Many people, including myself before undertaking this article, typically associate the term ‘artificial intelligence’ with images of droid-like robots or an ‘all-knowing’ HAL performing human actions and taking over the world enslaving humans. A natural reaction, I am sure, but upon further investigation, it has become apparent to me that AI is a mixture of good and bad. The advantages of artificial intelligence, to a certain extent, far outweigh the disadvantages. The real battleground of controversy exists between AI-led versus AI-assisted arguments. One article dubbed AI as an ‘arms race’ where competing companies rival one another for the best solutions and most advanced platforms. Although there is a measure of truth to this observation, this article will examine the advantages and disadvantages of AI in the online classroom.
Artificial Intelligence: a general overview:
One might find it useful to briefly define the different types of AI and what is meant by the term ‘artificial intelligence.’ According to one source, “AI systems will typically demonstrate at least some of the following behaviors associated with human intelligence: planning, learning, reasoning, problem-solving, knowledge representation, perception, motion, and manipulation and, to a lesser extent, social intelligence and creativity.”1 Moreover, AI is simply the process employed by technology to mimic, reproduce, or carry out actions, usually requiring humans or otherwise intelligent actions.
There are two types of AI: narrow AI and general AI. Narrow AI refers to all the intelligent functions found in computers today. According to one source, ‘narrow AI’ refers to “intelligent systems that have been taught or learned how to carry out specific tasks without being explicitly programmed how to do so.”2 Some examples of narrow AI include speech and language recognition software, such as that found in Siri, recommendations provided by search engines, or programs that identify and block inappropriate online content. Essentially, narrow AI can only carry out specific tasks by being taught how to do so. General AI is quite the opposite. According to one source, “Artificial general intelligence is very different, and is the type of adaptable intellect found in humans, a flexible form of intelligence capable of learning how to carry out vastly different tasks, anything from haircutting to building spreadsheets, or to reason about a wide variety of topics based on its accumulated experience.”3 General AI is the likes of that found in HAL from 2001: A Space Odyssey or the human-like droids from Star Wars. This type of adaptable intelligence is not found in computers today but may become a reality in the near future.
------------------------------------
→ **Required action**
Copy the AI article starting at the words "Artificial Intelligence: a" and ending after "otherwise intelligent actions.", and rename "human intelligence" as "human thinking".

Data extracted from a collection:
------------------------------------
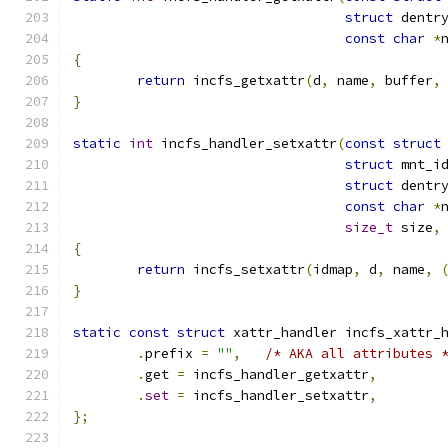
struct
 dentr
const
char
*
{
return
 incfs_getxattr
(
d
,
 name
,
 buffer
,
}
static
int
 incfs_handler_setxattr
(
const
struct
struct
 mnt_i
struct
 dentr
const
char
*
size_t
 size
,
{
return
 incfs_setxattr
(
idmap
,
 d
,
 name
,
}
static
const
struct
 xattr_handler incfs_xattr_
.
prefix 
=
""
,
/* AKA all attributes 
.
get 
=
 incfs_handler_getxattr
,
.
set
=
 incfs_handler_setxattr
,
};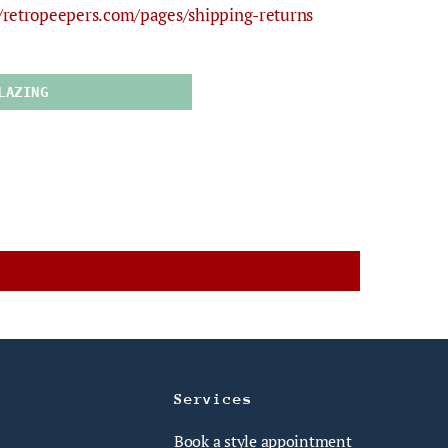
//retropeepers.com/pages/shipping-returns
LAZING
Services
Book a style appointment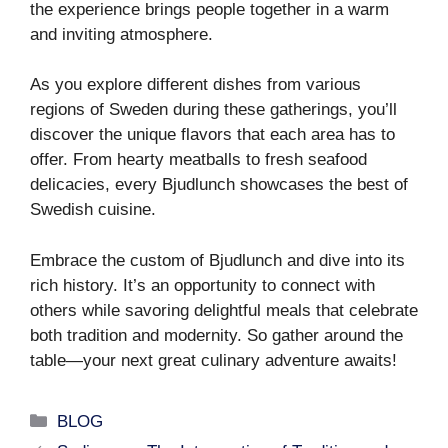
the experience brings people together in a warm
and inviting atmosphere.
As you explore different dishes from various
regions of Sweden during these gatherings, you’ll
discover the unique flavors that each area has to
offer. From hearty meatballs to fresh seafood
delicacies, every Bjudlunch showcases the best of
Swedish cuisine.
Embrace the custom of Bjudlunch and dive into its
rich history. It’s an opportunity to connect with
others while savoring delightful meals that celebrate
both tradition and modernity. So gather around the
table—your next great culinary adventure awaits!
Categories
BLOG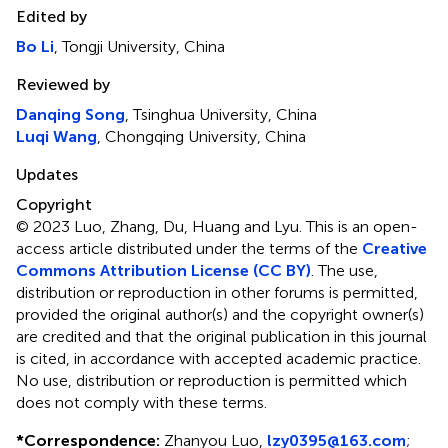
Edited by
Bo Li
, Tongji University, China
Reviewed by
Danqing Song
, Tsinghua University, China
Luqi Wang
, Chongqing University, China
Updates
Copyright
© 2023 Luo, Zhang, Du, Huang and Lyu.
This is an open-
access article distributed under the terms of the
Creative
Commons Attribution License (CC BY)
. The use,
distribution or reproduction in other forums is permitted,
provided the original author(s) and the copyright owner(s)
are credited and that the original publication in this journal
is cited, in accordance with accepted academic practice.
No use, distribution or reproduction is permitted which
does not comply with these terms.
*
Correspondence:
Zhanyou Luo,
lzy0395@163.com
;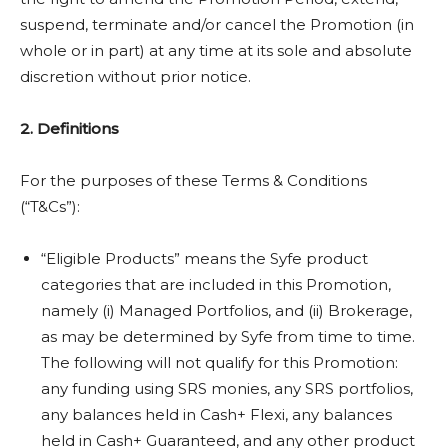
suspend, terminate and/or cancel the Promotion (in
whole or in part) at any time at its sole and absolute
discretion without prior notice.
2. Definitions
For the purposes of these Terms & Conditions
(“T&Cs”):
“Eligible Products” means the Syfe product
categories that are included in this Promotion,
namely (i) Managed Portfolios, and (ii) Brokerage,
as may be determined by Syfe from time to time.
The following will not qualify for this Promotion:
any funding using SRS monies, any SRS portfolios,
any balances held in Cash+ Flexi, any balances
held in Cash+ Guaranteed, and any other product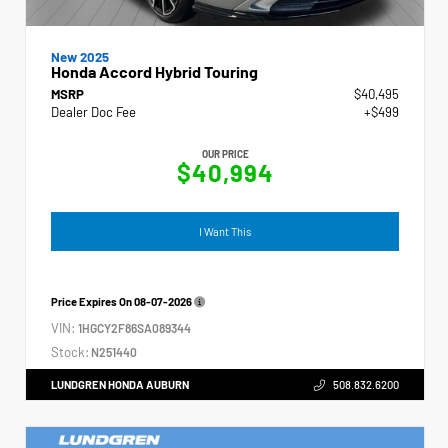
New 2025
Honda Accord Hybrid Touring
MSRP
$40,495
Dealer Doc Fee
+$499
OUR PRICE
$40,994
I Want This
Price Expires On
08-07-2026
VIN:
1HGCY2F86SA089344
Stock:
N251440
LUNDGREN HONDA AUBURN
508.832.6200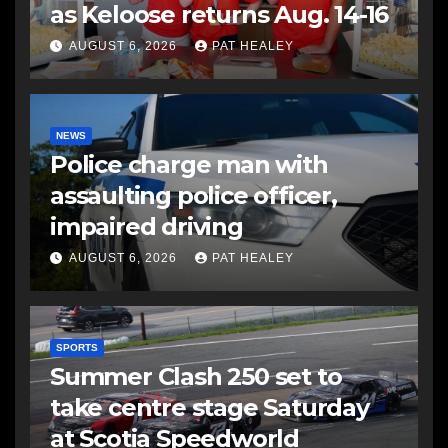
as Keloose returns Aug. 14-16
AUGUST 6, 2026
PAT HEALEY
NEWS
Police charge man with
assaulting police officer,
impaired driving
AUGUST 6, 2026
PAT HEALEY
SPORTS
Summer Clash 250 set to
take centre stage Saturday
at Scotia Speedworld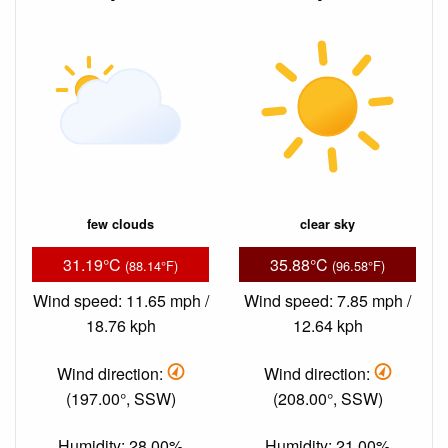
few clouds
clear sky
31.19°C
35.88°C
(88.14°F)
(96.58°F)
Wind speed: 11.65 mph /
Wind speed: 7.85 mph /
18.76 kph
12.64 kph
Wind direction:
Wind direction:
(197.00°, SSW)
(208.00°, SSW)
Humidity: 28.00%
Humidity: 21.00%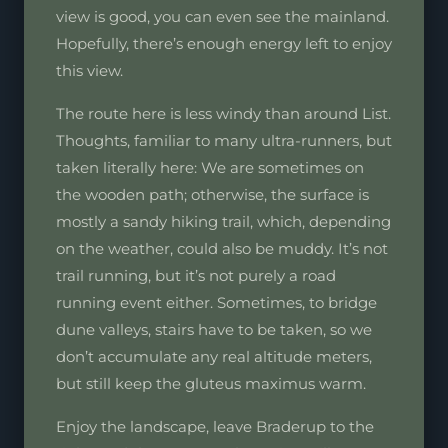
view is good, you can even see the mainland.
Hopefully, there’s enough energy left to enjoy
this view.
The route here is less windy than around List.
Thoughts, familiar to many ultra-runners, but
taken literally here: We are sometimes on
the wooden path; otherwise, the surface is
mostly a sandy hiking trail, which, depending
on the weather, could also be muddy. It’s not
trail running, but it’s not purely a road
running event either. Sometimes, to bridge
dune valleys, stairs have to be taken, so we
don’t accumulate any real altitude meters,
but still keep the gluteus maximus warm.
Enjoy the landscape, leave Braderup to the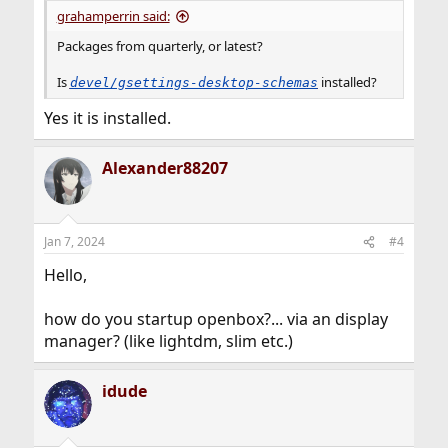
:
grahamperrin said:
Packages from quarterly, or latest?
Is
installed?
devel/gsettings-desktop-schemas
Yes it is installed.
Alexander88207
Jan 7, 2024
#4
Hello,
how do you startup openbox?... via an display
manager? (like lightdm, slim etc.)
idude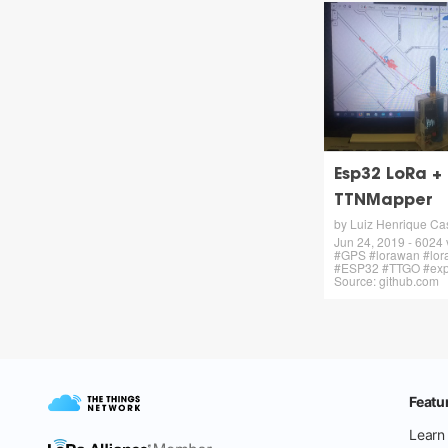
Esp32 LoRa +
TTNMapper
by Luiz Henrique Cas
Jun 24, 2019 - 6024
#GPS #lorawan #lo
#ESP32 #TTGO #expe
Source: github.com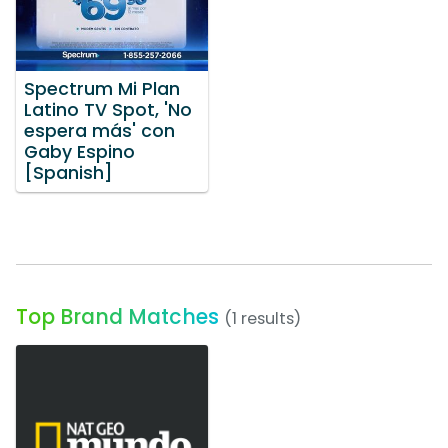
Spectrum Mi Plan
Latino TV Spot, 'No
espera más' con
Gaby Espino
[Spanish]
Top Brand Matches
(1 results)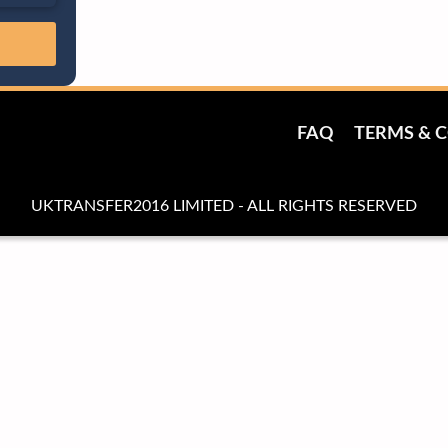
FAQ
TERMS & 
UKTRANSFER2016 LIMITED - ALL RIGHTS RESERVED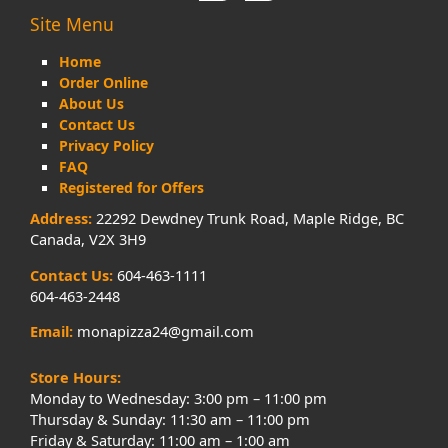
Site Menu
Home
Order Online
About Us
Contact Us
Privacy Policy
FAQ
Registered for Offers
Address:
22292 Dewdney Trunk Road, Maple Ridge, BC
Canada, V2X 3H9
Contact Us:
604-463-1111
604-463-2448
Email:
monapizza24@gmail.com
Store Hours:
Monday to Wednesday: 3:00 pm – 11:00 pm
Thursday & Sunday: 11:30 am – 11:00 pm
Friday & Saturday: 11:00 am – 1:00 am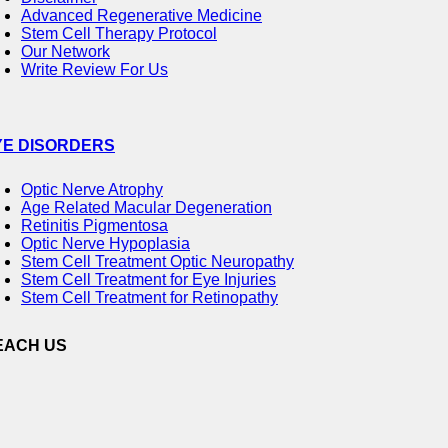
Advanced Regenerative Medicine
Stem Cell Therapy Protocol
Our Network
Write Review For Us
YE DISORDERS
Optic Nerve Atrophy
Age Related Macular Degeneration
Retinitis Pigmentosa
Optic Nerve Hypoplasia
Stem Cell Treatment Optic Neuropathy
Stem Cell Treatment for Eye Injuries
Stem Cell Treatment for Retinopathy
EACH US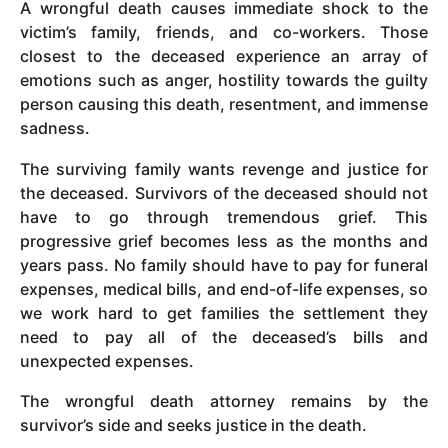
A wrongful death causes immediate shock to the
victim’s family, friends, and co-workers. Those
closest to the deceased experience an array of
emotions such as anger, hostility towards the guilty
person causing this death, resentment, and immense
sadness.
The surviving family wants revenge and justice for
the deceased. Survivors of the deceased should not
have to go through tremendous grief. This
progressive grief becomes less as the months and
years pass. No family should have to pay for funeral
expenses, medical bills, and end-of-life expenses, so
we work hard to get families the settlement they
need to pay all of the deceased’s bills and
unexpected expenses.
The wrongful death attorney remains by the
survivor’s side and seeks justice in the death.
------------------------------------
→ **Result**
Artificial Intelligence: a general overview:
One might find it useful to briefly define the different types of AI and what is meant by the term ‘artificial intelligence.’ According to one source, “AI systems will typically demonstrate at least some of the following behaviors associated with human thinking: planning, learning, reasoning, problem-solving, knowledge representation, perception, motion, and manipulation and, to a lesser extent, social intelligence and creativity.”1 Moreover, AI is simply the process employed by technology to mimic, reproduce, or carry out actions, usually requiring humans or otherwise intelligent actions.